Über den Neuen Deutschen Film hat der Journalist Wolfram Schütte gesagt, Alexander Kluge wäre der Kopf, Wim Wenders die Augen, Werner Herzog der Wille und Rainer Werner Fassbinder das Herz gewesen. In MENU TOTAL zwingt der Nachfahre Schlingensief diesen Körper sich zu übergeben: Eine audiovisuelle Kakophonie, verstörend, im groben Schwarz-Weiß gedreht, und dennoch besteht da diese Verbindung zu Fassbinder und Co., weil auch Schlingensief nach Deutschlandbildern sucht, die sich mit dem Erbe des Nationalsozialismus auseinandersetzen. Dazu sperrt er Elemente des SadicoNazista, des Wahnsinns, der Völlerei und der Homosexualität in ein als Irrenhaus interpretiertes Nachkriegsdeutschland ein und lässt es 80 Minuten vor sich hin gären.

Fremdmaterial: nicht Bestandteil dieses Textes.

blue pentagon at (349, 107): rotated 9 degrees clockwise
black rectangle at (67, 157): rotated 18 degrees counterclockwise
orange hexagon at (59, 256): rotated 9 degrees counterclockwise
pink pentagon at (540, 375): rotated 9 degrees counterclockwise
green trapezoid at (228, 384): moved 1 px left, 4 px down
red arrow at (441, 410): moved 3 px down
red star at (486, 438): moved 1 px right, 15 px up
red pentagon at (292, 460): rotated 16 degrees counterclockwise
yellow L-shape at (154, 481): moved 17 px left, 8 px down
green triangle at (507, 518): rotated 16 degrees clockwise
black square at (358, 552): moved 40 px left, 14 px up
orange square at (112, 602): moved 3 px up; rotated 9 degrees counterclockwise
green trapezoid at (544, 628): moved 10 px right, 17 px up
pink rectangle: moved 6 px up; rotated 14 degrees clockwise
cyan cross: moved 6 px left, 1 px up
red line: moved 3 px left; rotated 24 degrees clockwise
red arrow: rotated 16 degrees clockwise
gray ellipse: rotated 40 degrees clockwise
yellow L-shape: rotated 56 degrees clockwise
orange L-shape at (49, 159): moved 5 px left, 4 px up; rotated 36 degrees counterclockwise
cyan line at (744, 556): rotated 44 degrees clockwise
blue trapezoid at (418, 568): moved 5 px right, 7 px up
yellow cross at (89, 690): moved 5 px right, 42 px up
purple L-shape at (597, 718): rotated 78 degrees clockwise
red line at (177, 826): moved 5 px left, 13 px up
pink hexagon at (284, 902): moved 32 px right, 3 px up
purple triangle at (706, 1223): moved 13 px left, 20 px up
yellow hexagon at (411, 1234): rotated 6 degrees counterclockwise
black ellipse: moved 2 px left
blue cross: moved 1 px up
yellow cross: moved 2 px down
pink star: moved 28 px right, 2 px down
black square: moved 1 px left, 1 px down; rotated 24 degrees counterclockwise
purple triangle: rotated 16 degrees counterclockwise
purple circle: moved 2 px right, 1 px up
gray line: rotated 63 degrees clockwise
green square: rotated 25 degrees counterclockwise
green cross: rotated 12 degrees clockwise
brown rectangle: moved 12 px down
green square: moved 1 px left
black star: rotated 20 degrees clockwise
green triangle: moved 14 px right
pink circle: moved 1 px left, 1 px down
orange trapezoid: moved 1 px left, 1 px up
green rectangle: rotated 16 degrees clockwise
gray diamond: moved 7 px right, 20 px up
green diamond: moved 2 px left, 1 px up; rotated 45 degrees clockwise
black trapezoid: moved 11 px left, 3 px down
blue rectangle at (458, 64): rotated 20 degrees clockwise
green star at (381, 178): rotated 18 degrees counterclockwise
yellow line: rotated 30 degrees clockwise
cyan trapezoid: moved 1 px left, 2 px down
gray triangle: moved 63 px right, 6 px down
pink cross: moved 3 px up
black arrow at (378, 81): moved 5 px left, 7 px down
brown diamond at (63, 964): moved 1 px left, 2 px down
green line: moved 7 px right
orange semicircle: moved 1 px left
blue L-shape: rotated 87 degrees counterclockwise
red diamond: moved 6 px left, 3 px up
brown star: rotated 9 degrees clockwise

Der junge Helge Schneider mischt mit Hitlerbart mit, Männer schreien nervtötend nach ihrer Mama, es wird gekotzt, vergewaltigt, geschlagen, gemordet und am Ende gibt es Polonaise wie beim Schlagerfest der Volksmusik. Schlingensiefs Deutschlandbild wirkt hämisch aktuell, weil es seinen Betrachter resigniert zurücklässt. Was machen mit diesem Land?